Social media users tend to use multiple apps. As they add news ones, others get kicked out — but not Snapchat. In fact, Snap continues to add users. Last quarter, daily active users rose by 57 million — a 19% year-over-year improvement.   

This shows that Snap’s predominantly younger user base still loves the art of the selfie — and that the company is doing its part to keep the brand fresh and engagement high. New features like Lenses, Dynamic Stories and AR shopping are on trend with emerging technologies. They are capturing the creative minds of users globally and creating new revenue streams.

Snap has stayed in the mix by evolving from its flagship offering to an ecosystem that’s really five platforms in one. Still gaining traction in the market, Chat, Spotlight and Snap Map are poised to become bigger parts of the multiyear growth story.

#3 - Advertisers Can’t Ignore Snap

In more than 20 countries, Snap reaches 90% of the 13-24-year-old population. This is a powerful statistic because it means the company has a stranglehold on most future consumers.
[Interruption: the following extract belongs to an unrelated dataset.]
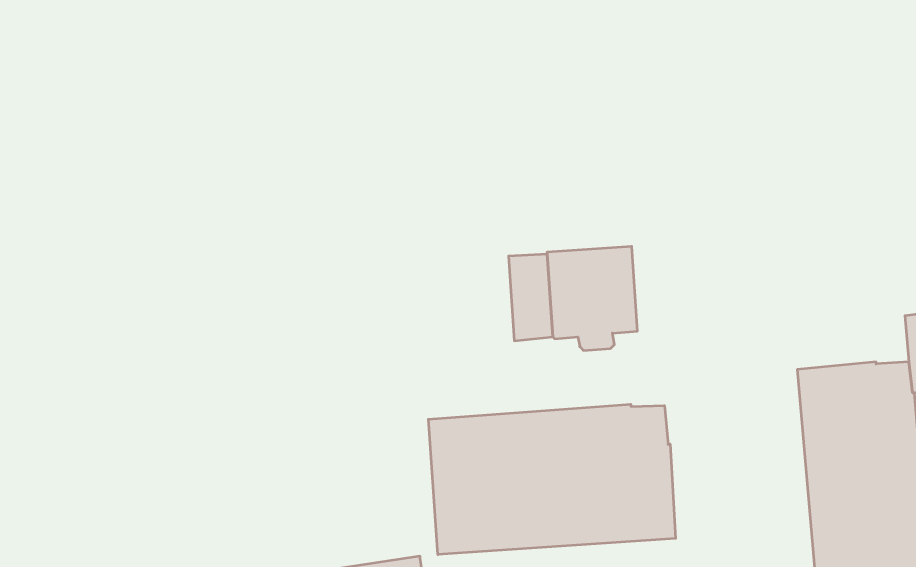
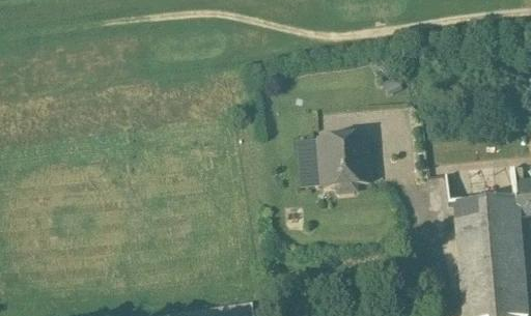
building: [428,404,676,555] -> none

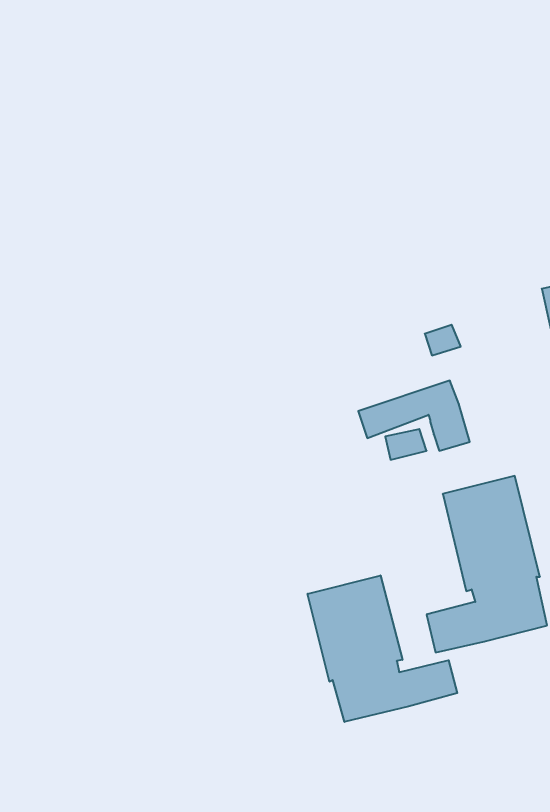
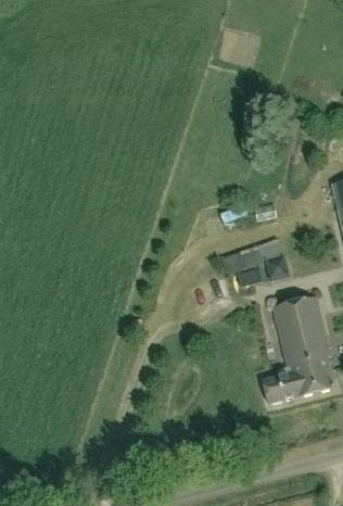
building: [308,575,457,722] -> none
In turn, Snap’s next-generation user base will be impossible for advertisers to ignore. With so many eyeballs on the platform and so many discussions taking place about things to buy and places to go, digital ad dollars are bound to head Snap’s way as the macro environment improves. 

You can’t tell by looking at the stock chart, but Snap appears primed for a turnaround. As management figures out new ways to monetize the business, the financials should match the impressive user growth. Currently, the income statement is being held back by an unfortunate but fleeting reality — there are simply more players like TikTok going after a shallower ad spending pool. Over time, a declining monetization per user metric could revert to an increasing one. 

The key here is the value of Snap’s growing user base. Investors may have ghosted the company, but advertisers can’t afford to. There will eventually come a time to remove the sad puppy filter from Snap stock and replace it with bull horns.